A Visit To The Imaginarium Of Leonardo DiCaprio
Leonardo DiCaprio's new movie, Inception, is many things -- but simple isn't one of them. Before the veteran actor began shooting the film, he and writer-director Christopher Nolan spent two months together, talking every day (and sometimes all day) about the world of the story.
According to DiCaprio, that level of prep work isn't unprecedented. He tells NPR's Michele Norris that "every great director" with whom he's worked has invited actors into the creative process very early on.
Nolan especially gave DiCaprio a lot to work with.
"He was very passionate, and very focused on creating this emotional, cathartic back story for Cobb," the troubled thief DiCaprio plays in Inception.
"So that led us to really delve deep into his past," DiCaprio says. "Because this story is set in the present, but there's obviously things from his past that keep coming about within the dreamscape."
I've never really questioned why I'm drawn to a certain piece of material, or [whether] I've done a specific type of genre before. I always look at them as unique experiences.
For those who (somehow) haven't heard: The much-ballyhooed Inception takes place in a world where bandits like Cobb can steal, or "extract," secrets from the minds of the rich and powerful as they dream, then sell them to the highest bidder. Via "inception," crooks can also insert new ideas into the subconscious. That means DiCaprio's character spends much of the film drifting in and out of different dream worlds.
"He's been to places that people in the waking world haven't experienced yet," the actor explains.
Besides his heavy-duty work with Nolan, DiCaprio also worked closely with his co-stars, Joseph Gordon-Levitt, Ellen Page and Marion Cotillard. "I've really never had conversations with other actors about scenes like I had on this film," he says. Cotillard, the Oscar-winning French actress who plays Cobb's late wife, Mal, was particularly helpful.
"Because not only is she an extremely talented actress, but she was really game for these types of strange, philosophical conversations about how to play a scene," DiCaprio says.
Scenes in which, say, Cobb dreams of speaking to a therapist about having nightmares of Mal -- as a vision of Mal herself appears -- may look "like two characters just talking, and a third one listening," he goes on. "But it's this whole different set of rules and laws that applied within this insane world that Chris Nolan created."
That insane world is so powerful that it's even found its way into DiCaprio's own dreams. Though he says that in general, he's "not a big dreamer at all," recently the actor found himself traipsing the landscape of Inception while he slept.
"I entered the dreamscape and applied all the rules of Inception" to this dream, he recalls. "I knew I was dreaming, but I also didn't know that I had done this film, or [that] I was in a movie about the dreamscape. And I got to manipulate it from being a horrific nightmare into something quite positive."
Inception fits nicely into DiCaprio's recent body of work. Several of his most acclaimed characters -- Howard Hughes in The Aviator, Frank Wheeler in Revolutionary Road, Teddy Daniels in Shutter Island -- have been central to films that are, in one way or another, about the mind and a certain kind of madness.

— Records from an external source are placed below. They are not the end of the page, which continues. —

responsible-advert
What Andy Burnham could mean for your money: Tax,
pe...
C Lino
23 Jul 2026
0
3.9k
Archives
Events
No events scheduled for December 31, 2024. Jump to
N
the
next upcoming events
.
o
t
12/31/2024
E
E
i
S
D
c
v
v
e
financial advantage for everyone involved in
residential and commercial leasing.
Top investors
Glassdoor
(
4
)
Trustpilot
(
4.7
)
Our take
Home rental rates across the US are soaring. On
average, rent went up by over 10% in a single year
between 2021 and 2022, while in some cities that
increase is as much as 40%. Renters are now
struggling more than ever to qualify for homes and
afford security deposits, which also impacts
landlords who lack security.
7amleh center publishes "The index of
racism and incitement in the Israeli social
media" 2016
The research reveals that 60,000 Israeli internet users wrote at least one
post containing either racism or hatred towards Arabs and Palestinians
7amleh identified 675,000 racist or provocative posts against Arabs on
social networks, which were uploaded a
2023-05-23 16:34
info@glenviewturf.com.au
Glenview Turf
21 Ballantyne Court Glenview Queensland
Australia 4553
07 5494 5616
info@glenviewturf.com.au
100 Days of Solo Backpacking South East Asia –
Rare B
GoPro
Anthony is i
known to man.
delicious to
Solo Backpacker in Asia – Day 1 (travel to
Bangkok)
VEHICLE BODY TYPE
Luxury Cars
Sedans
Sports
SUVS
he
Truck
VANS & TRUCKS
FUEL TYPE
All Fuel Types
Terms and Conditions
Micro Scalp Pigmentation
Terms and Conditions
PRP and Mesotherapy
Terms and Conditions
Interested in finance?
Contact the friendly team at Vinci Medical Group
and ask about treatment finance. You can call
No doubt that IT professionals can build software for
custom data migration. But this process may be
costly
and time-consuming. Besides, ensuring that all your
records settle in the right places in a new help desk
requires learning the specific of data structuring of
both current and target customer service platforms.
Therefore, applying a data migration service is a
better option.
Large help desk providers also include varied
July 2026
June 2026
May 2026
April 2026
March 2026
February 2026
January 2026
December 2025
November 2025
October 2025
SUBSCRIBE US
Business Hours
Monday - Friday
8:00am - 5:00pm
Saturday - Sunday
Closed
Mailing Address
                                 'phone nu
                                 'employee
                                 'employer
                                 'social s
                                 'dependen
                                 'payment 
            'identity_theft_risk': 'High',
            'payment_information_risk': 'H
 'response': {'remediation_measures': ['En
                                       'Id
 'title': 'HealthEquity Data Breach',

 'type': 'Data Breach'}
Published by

DiCaprio names "the idea of a completely unreliable protagonist" as what drew him to both Shutter Island and Nolan's movie. But otherwise, he's not sure why he is attracted to this sort of twisting, cerebral film.
"I also can't help what I'm drawn to emotionally as an actor," he says. "I've never really questioned why I'm drawn to a certain piece of material, or [whether] I've done a specific type of genre before. I always look at them as unique experiences."
But there is one factor that DiCaprio always considers before deciding to take a role.
"I believe, you know, as history unfolds, certain films will disappear, and certain ones will stand the test of time," he says. "And you never know which ones those are. And you've just got to go for the opportunities of films you think might be memorable."
DiCaprio has learned this lesson after working in the entertainment industry for more than 20 years -- the 35-year-old started acting at 13 or 14, he says. And the life of a movie star can be lonely.
"I've gotten to go to far-off places in the world, have very unique, isolated, intense experiences for four or five months at a time, and then, kind of like a dream, those things disappear. You may see those people again, but it's never, ever going to be as intense as it was for that time period," he says.
Don't think the former heartthrob is playing poor little rich boy, though. In a way, he says, acting has "been like my therapy, because I get to go to places [emotionally] that I don't think I normally would."
And that, says DiCaprio, is a blessing: "I've been a pretty lucky man."